Já dissemos que o PT cometeu o erro de enveredar pela pratica dos outros partidos, mas isso não era justificativa pra gente também fazer, foi um erro, e pagamos por esse erro. Pagamos e pagamos caro por isso. Nós tivemos na ação penal 470 um processo nitidamente direcionado que excedeu nas penas e que atingiu outras pessoas com penas que nem os homicidas hediondos tiveram. Você não pode punir um partido inteiro pelo erro de alguns. Nós nunca dissemos que éramos uma organização de santos, um convento, mas há um processo de criminalização do conjunto do PT, inclusive tentando atingir a nossa maior liderança. Tentam implicar Lula e Dilma no processo da Petrobras.
Quem?
O PT tem enfrentado oposição por uma parte da sociedade que tem outro projeto, e isso é natural. É uma rejeição ideológica. Mais recentemente estamos sendo vítimas de uma campanha orquestrada para tentar nos destruir, e esse processo passa pela criminalização de lideranças. Passa também por declarações como a do candidato derrotado (Aécio Neves, do PSDB), segundo a qual para acabar com a corrupção basta eliminar o PT. Equivale ao que antigamente dizia o senador Jorge Bornhausen, de que era preciso “acabar com essa raça”.
Não é hora de mudar a lógica da governabilidade?
Sem a reforma política, os governos de coalizão se sucederão dessa maneira de acordos partidários com participação no governo. É preciso uma reforma política que reconstitua a vida partidária e crie partidos programáticos, dê mais efetividade às regras eleitorais, tire o peso do poder econômico da eleição para que você possa ter um modelo de governo mais programático e menos pragmático. Precisamos ampliar a governabilidade.
A crise da Petrobras não está se estendendo muito?

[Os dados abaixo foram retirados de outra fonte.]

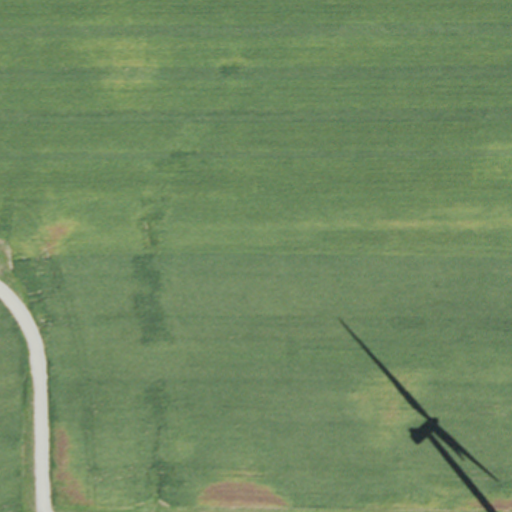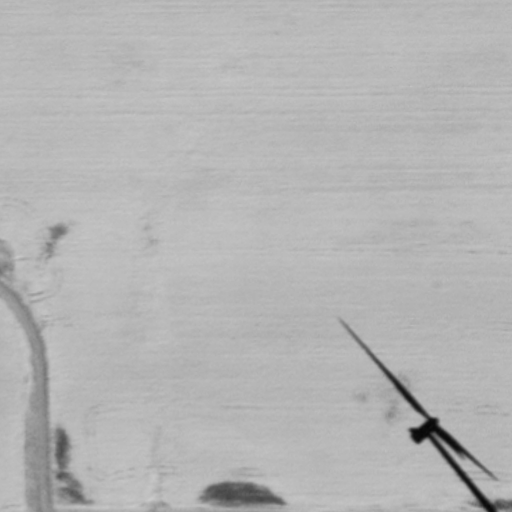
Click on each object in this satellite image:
road: (39, 403)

Eu acho. Eu estou preocupado com esse patrimônio que representa 13% do PIB brasileiro e que foi vitima de um processo de corrupção que se arrasta por décadas, que tem contribuído para todo tipo de especulações, com outros interesses. Todos nós estamos de acordo. O PT soltou uma nota pedindo apuração até as últimas consequências, punição aos corruptos e corruptores, mas pedindo para preservar a empresa. A Petrobras propiciou o renascimento da indústria naval, que de 5 mil empregos tem mais de 100 mil empregados hoje, tem uma política de conteúdo nacional que cria uma reação em cadeia inclusive para o desenvolvimento industrial do país. Mas a empresa está em risco por causa da especulação, porque há interesses de acabar com o regime de partilha, a exclusividade da Petrobras e com a política de conteúdo nacional. No paralelo, se você torna inidôneas todas as grandes empresas que são fornecedoras ou prestadoras de serviço da Petrobras, não terá outro caminho a não ser trazer grandes empresas do exterior pra cá. Trazer as sete irmãs pra cá para dividir as concessões.
Para conter a crise não é preciso mudar o comando?
Não há nenhum motivo de ordem moral para que a presidente Graça Foster seja substituída, não há nenhuma razão, é uma gestora íntegra que tem contribuído para apurar tudo que ocorreu lá, que não tem nenhuma participação, nenhuma suspeita e nunca foi mencionada nas investigações. Agora há momentos em que você precisa dar respostas para a situação mais geral. Então seria conveniente – e isso é atribuição do conselho, da presidente Dilma – que se examinasse alternativas no contexto mais geral, porque se você quer substituir alguém tem que ver quem vai colocar no lugar também. Isso precisa de tempo, pesquisa, a pessoa precisa ter compromissos de gestão, sondagens no exterior também porque a Petrobras é uma empresa internacional. É preciso deixar claro que, se alguma substituição tiver que ocorrer, será exclusivamente por razões de cunho administrativo.